Exercise passage
The Edinburgh variant of a talar body fracture: a case report
© Clement et al; licensee BioMed Central Ltd. 2010
Received: 13 May 2010
Accepted: 9 December 2010
Published: 9 December 2010
We describe a novel closed pantalar dislocation with an associated sagittal medial talar body and medial malleolus fractures. Closed reduction was attempted unsuccessfully. Open reduction was performed, revealing a disrupted talonavicular joint with instability of the calcaneocuboid joint. This configuration required stabilisation with an external fixator. There were no signs of avascular necrosis, or arthrosis at 15 months follow but is currently using a stick to mobilise.
Talar fractures account for 0.3% of all fractures, with an incidence of 3.2 per 100,000 and are predominantly a male injury (82:18) . Talar body fractures occur in only 7% to 38% of all talar fractures [2–10]. Sneppen et al  classified talar body fractures into five distinct groups: compression (talocrural joint), shearing (coronal or sagittal), posterior tubercle, lateral tubercle and crush fractures. The Orthopaedic Trauma Association  and Delee  have since further classified these fractures, but no classification to date recognises a pantalar dislocation associated with a talar body facture.
We describe a previously unclassified closed pantalar dislocation with an associated sagittal medial talar body and medial malleolus fractures.

Activities
(1) Transcribe the talar fracture case report between "The Edinburgh variant" and "stick to mobilise.", inclusive.
(2) According to the talar fracture case report, why is the dislocation described as previously unclassified?

[Spatial grounding data]
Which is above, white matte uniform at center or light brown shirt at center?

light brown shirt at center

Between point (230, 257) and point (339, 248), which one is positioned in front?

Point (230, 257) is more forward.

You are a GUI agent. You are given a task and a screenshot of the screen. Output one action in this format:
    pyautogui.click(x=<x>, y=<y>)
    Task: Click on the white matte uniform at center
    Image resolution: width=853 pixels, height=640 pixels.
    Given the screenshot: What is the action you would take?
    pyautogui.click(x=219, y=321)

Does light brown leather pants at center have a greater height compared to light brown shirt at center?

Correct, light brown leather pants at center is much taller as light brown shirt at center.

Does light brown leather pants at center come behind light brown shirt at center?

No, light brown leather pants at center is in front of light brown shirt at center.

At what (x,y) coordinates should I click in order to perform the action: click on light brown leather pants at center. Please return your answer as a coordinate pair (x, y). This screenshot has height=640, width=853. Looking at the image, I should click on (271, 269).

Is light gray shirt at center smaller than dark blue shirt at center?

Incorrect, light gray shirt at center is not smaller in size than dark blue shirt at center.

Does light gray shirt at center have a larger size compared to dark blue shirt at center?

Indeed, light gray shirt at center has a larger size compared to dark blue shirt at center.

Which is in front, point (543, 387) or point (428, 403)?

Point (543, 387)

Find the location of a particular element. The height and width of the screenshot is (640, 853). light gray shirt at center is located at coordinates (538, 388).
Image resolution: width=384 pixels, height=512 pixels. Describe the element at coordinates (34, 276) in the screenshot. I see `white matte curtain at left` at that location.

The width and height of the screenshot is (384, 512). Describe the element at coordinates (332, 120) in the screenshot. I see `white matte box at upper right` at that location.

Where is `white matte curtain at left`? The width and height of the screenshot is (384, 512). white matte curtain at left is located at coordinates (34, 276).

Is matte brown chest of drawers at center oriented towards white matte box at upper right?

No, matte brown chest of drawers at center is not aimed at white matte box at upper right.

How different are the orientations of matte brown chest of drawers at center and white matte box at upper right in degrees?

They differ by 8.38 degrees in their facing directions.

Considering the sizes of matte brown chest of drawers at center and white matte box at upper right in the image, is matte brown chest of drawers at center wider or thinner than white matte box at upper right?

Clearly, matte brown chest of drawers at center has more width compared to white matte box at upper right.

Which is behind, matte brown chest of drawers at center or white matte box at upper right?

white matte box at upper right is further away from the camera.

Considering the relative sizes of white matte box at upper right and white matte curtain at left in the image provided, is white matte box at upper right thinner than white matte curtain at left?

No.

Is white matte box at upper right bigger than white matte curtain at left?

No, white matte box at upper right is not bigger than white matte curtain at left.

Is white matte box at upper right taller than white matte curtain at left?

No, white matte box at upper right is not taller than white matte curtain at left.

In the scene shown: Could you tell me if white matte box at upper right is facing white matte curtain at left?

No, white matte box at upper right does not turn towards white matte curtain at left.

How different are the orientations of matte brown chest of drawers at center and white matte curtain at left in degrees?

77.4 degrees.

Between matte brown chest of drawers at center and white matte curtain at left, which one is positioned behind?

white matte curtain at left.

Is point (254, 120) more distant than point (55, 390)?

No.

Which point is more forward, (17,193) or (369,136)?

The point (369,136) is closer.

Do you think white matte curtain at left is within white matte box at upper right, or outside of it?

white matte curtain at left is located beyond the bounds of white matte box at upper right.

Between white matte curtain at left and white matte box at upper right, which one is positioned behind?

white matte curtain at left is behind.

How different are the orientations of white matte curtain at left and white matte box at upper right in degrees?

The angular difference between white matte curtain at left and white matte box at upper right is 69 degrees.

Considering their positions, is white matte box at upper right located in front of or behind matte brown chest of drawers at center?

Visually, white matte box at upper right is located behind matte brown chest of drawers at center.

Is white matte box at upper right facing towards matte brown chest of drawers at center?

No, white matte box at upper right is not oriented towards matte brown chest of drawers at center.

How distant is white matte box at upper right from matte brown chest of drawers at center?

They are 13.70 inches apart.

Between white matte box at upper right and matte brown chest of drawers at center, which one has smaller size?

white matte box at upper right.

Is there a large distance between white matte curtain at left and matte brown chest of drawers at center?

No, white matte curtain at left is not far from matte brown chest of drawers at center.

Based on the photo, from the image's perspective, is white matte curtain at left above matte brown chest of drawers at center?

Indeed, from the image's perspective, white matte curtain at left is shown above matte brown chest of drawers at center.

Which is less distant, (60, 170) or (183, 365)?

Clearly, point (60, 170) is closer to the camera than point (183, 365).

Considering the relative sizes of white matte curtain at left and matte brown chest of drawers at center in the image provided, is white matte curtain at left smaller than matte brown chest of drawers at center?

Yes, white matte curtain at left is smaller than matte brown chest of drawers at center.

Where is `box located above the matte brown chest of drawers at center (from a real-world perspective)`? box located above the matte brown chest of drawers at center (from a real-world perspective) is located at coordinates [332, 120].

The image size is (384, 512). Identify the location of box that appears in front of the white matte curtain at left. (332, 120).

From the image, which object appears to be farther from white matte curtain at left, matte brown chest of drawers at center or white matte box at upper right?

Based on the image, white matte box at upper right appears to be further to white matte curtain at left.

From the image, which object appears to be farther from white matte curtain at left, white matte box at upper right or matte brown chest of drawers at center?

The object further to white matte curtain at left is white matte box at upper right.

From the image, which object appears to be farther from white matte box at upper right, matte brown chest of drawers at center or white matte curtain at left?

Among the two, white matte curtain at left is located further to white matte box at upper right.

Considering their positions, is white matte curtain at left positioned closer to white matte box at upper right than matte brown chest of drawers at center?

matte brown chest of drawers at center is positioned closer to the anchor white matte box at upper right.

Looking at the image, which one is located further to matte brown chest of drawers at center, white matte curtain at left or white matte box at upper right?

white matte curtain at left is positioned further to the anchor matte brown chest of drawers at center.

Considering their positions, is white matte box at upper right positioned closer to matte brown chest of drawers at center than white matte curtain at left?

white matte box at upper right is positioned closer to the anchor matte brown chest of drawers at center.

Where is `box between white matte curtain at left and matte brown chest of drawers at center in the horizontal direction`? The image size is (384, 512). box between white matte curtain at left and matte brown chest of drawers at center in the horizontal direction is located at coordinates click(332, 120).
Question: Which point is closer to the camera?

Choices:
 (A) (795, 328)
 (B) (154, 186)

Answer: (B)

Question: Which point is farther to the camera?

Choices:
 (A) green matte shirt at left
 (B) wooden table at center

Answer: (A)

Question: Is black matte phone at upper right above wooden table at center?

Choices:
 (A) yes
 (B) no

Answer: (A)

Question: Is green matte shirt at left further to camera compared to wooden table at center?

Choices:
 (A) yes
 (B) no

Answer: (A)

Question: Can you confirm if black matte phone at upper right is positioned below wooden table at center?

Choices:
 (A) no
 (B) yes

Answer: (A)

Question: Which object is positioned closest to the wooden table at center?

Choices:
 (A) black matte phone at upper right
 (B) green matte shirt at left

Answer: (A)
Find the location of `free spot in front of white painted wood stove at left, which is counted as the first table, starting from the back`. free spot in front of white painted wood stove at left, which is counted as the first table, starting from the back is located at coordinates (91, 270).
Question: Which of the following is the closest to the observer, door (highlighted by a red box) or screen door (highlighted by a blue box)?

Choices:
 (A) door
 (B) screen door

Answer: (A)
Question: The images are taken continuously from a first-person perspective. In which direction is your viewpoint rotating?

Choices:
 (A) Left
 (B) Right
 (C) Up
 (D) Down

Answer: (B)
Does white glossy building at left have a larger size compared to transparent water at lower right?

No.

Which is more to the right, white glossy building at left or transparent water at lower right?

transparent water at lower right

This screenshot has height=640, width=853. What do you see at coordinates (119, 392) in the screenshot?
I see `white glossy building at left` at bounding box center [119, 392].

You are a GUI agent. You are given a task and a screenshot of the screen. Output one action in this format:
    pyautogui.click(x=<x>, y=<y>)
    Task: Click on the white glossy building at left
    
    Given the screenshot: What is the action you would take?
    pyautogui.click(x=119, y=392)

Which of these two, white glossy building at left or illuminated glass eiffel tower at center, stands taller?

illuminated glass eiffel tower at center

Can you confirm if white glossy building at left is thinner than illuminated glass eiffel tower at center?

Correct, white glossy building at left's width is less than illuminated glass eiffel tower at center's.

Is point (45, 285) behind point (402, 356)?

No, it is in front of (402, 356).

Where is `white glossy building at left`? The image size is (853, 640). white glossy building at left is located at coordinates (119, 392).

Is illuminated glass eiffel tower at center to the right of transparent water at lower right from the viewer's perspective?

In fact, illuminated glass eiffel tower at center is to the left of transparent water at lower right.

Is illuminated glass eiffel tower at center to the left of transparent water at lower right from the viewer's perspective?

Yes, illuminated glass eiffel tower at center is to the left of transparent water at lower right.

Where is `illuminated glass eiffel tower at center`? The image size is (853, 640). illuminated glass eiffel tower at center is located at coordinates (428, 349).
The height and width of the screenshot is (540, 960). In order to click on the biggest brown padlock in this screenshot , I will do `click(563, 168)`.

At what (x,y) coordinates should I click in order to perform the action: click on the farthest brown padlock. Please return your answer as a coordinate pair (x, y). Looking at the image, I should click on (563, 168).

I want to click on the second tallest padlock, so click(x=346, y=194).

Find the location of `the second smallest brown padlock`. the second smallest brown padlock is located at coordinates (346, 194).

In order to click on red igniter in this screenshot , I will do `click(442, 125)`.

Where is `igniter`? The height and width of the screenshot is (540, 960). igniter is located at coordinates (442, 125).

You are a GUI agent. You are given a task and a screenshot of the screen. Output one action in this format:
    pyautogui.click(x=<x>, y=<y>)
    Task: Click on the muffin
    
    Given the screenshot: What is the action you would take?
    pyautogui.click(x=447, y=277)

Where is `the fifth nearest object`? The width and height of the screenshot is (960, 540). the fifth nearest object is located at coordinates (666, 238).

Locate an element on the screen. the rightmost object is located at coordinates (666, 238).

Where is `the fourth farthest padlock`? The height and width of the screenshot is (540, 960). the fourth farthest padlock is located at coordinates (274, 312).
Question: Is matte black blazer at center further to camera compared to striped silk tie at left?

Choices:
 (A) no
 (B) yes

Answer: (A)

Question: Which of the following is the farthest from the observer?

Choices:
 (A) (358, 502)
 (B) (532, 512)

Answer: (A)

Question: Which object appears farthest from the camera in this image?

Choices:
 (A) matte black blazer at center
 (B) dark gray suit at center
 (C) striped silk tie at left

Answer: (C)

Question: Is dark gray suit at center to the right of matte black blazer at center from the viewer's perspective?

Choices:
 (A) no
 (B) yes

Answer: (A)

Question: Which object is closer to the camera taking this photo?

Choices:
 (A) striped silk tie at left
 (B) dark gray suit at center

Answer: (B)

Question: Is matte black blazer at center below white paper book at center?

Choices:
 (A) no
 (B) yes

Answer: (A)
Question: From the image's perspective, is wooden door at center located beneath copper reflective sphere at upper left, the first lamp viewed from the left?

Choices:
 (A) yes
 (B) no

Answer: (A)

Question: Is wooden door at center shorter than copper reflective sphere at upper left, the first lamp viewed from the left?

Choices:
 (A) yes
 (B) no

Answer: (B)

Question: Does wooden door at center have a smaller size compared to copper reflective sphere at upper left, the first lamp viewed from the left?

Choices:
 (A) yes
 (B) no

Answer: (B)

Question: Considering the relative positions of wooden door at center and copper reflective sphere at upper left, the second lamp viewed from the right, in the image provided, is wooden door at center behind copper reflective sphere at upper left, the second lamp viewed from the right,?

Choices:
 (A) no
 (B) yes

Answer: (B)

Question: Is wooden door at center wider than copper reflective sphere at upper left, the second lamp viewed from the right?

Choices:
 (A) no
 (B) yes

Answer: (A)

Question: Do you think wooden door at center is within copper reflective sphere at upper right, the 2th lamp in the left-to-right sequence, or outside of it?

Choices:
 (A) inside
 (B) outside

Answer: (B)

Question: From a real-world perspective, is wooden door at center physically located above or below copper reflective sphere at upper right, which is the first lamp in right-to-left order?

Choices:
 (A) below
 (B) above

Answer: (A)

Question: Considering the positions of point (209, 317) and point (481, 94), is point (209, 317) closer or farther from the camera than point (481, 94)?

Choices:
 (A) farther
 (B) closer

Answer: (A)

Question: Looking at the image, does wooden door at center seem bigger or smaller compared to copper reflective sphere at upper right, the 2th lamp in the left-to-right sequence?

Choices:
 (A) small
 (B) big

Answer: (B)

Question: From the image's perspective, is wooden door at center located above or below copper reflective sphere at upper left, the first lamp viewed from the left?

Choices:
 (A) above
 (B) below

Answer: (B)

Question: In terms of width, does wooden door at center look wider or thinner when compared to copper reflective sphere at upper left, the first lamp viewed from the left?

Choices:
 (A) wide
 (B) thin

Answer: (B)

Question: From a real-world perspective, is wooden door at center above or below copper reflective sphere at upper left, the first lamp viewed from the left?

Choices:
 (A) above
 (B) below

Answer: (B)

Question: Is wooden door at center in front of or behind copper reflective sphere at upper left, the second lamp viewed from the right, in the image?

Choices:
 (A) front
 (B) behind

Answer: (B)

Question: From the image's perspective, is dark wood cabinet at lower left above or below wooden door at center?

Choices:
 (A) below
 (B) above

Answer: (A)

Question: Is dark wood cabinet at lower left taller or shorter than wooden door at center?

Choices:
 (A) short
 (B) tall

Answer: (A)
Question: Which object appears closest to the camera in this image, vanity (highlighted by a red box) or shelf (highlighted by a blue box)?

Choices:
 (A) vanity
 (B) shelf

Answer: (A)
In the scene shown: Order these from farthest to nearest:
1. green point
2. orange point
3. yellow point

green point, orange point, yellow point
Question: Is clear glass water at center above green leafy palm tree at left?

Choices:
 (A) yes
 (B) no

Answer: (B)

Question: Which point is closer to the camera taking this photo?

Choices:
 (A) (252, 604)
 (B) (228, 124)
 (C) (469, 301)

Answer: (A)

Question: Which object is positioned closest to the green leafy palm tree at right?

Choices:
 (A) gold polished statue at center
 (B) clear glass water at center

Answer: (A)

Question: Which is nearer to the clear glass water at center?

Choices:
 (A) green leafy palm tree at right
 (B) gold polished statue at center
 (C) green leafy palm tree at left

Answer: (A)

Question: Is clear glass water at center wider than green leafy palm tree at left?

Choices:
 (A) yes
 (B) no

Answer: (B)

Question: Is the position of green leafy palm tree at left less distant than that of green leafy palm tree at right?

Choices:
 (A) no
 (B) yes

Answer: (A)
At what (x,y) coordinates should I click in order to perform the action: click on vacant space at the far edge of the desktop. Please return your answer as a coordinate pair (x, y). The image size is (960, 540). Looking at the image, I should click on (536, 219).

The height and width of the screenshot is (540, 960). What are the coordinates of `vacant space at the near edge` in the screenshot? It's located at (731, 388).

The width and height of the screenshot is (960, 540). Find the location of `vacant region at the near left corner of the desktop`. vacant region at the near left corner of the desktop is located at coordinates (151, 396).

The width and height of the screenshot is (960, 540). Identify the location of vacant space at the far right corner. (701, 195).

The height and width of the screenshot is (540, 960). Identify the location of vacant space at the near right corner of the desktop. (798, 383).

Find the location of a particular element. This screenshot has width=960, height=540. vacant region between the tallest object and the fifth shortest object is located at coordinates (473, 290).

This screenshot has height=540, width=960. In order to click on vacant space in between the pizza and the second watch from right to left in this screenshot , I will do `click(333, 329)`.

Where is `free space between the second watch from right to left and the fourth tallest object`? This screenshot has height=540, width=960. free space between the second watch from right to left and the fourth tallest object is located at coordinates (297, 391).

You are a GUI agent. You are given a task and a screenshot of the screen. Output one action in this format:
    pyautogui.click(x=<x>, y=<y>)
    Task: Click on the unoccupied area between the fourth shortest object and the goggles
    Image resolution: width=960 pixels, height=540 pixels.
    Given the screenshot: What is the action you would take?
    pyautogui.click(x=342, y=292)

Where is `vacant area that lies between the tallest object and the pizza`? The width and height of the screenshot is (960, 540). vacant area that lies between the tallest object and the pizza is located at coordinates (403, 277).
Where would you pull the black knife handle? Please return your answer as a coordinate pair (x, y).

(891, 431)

Answers to the tasks
(1)
The Edinburgh variant of a talar body fracture: a case report
© Clement et al; licensee BioMed Central Ltd. 2010
Received: 13 May 2010
Accepted: 9 December 2010
Published: 9 December 2010
We describe a novel closed pantalar dislocation with an associated sagittal medial talar body and medial malleolus fractures. Closed reduction was attempted unsuccessfully. Open reduction was performed, revealing a disrupted talonavicular joint with instability of the calcaneocuboid joint. This configuration required stabilisation with an external fixator. There were no signs of avascular necrosis, or arthrosis at 15 months follow but is currently using a stick to mobilise.

(2) Sneppen et al, the Orthopaedic Trauma Association and Delee have each classified talar body fractures. However, no classification to date recognizes a pantalar dislocation associated with a talar body fracture.